● Required actions
a) Print the part of the thread on running two CUDA kernels at once from "I am calling" to "same CUDA context.".
b) Answer these questions from the thread on running two CUDA kernels at once:
(i) Which devices can run more than one kernel at once?
(ii) What compute capability must the device have?
(iii) Which series goes with compute capability 1.3?
c) Go on with the thread on running two CUDA kernels at once from where it stops.

● Given text
Is it possible to execute two kernels concurrently?

Karguvel_RajanRamachandra · June 15, 2010, 5:35am

Hi Experts,

      I am calling two kernels from two different host threads. Assume that both kernels are not going to use the all the cores in GPU.If the two kernels called at same time then what will happen? will they execute concurrently? or one kernel wait for other one two complete?

SPWorley · June 15, 2010, 5:51am

Only GF100 devices can run more than one kernel at once, and only when those kernels are in the same CUDA context.

If you’re using the default runtime calling method, then two threads will create two different CUDA contexts, and they cannot run simultaneously.

Sarnath · June 15, 2010, 8:48am

Rajannaaaa…,

i.e. the compute capability of your device needs to be 2.0

1.3 - TESLA 10 series
2.0 - TESLA 20 series (aka FERMI)

● Information supplied
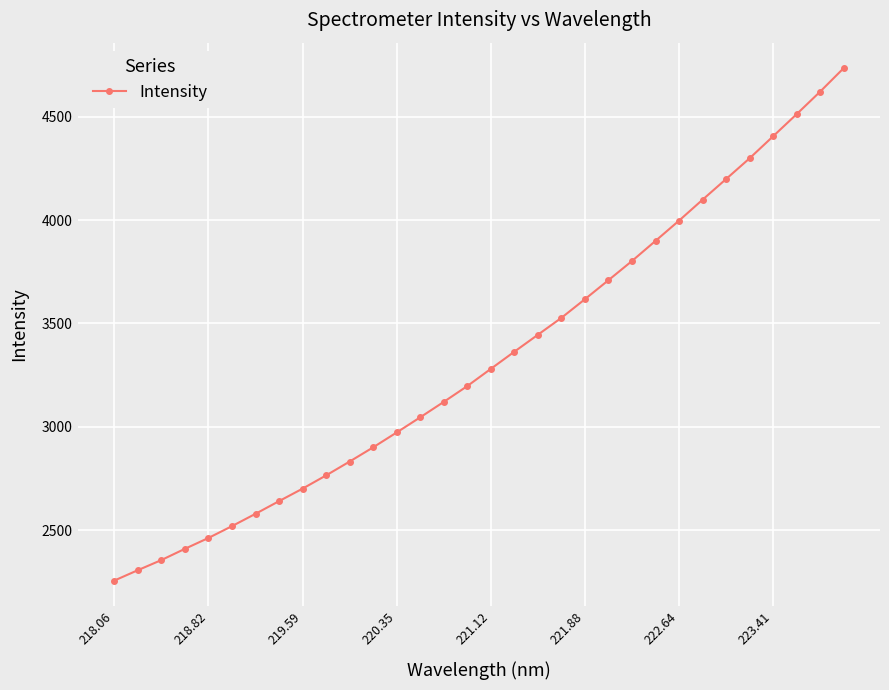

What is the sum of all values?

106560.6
---
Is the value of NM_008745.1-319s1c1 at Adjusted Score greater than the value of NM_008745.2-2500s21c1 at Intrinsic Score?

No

● Task results
a)
I am calling two kernels from two different host threads. Assume that both kernels are not going to use the all the cores in GPU.If the two kernels called at same time then what will happen? will they execute concurrently? or one kernel wait for other one two complete?

SPWorley · June 15, 2010, 5:51am

Only GF100 devices can run more than one kernel at once, and only when those kernels are in the same CUDA context.

b)
(i) Only GF100 devices, and only when the kernels are in the same CUDA context.
(ii) 2.0
(iii) TESLA 10 series

c)
You can run the “deviceQuery” executable that comes along with CUDA Toolkit to query your device capability.

OR You can use “cudaGetDeviceProperties” CUDA Run-Time API to get that info. HTH

laughingrice · June 15, 2010, 10:15am

No, if you call them from different threads (different contexts) they will always run one after the other and not at the same time

With fermi, if you call them from the same context using different streams they can run at the same time (up to 14 kernels if memory serves)

With older devices they will always run one after the other

Karguvel_RajanRamachandra · June 15, 2010, 11:18am

K. Thank you guys… :)

seibert · June 15, 2010, 2:17pm

4 with CUDA 3.0 and 16 with CUDA 3.1 beta.

parallelis · June 28, 2010, 2:14pm

With CUDA 3.1 (under Mac OS X 10.6.4) you could run kernels in parallel even with non-GF100.
I use a GeForce 9600M GT on my laptop, and it could run up to 4 kernels simultaneously, you could check it using concurrentKernels on the SDK examples.

[i][concurrentKernels] - Starting…

CUDA Device GeForce 9600M GT has 4 Multi-Processors
CUDA Device GeForce 9600M GT is capable of concurrent kernel execution

All 8 kernels together took 0.753s
(~0.094s per kernel * 8 kernels = ~0.751s if no concurrent execution)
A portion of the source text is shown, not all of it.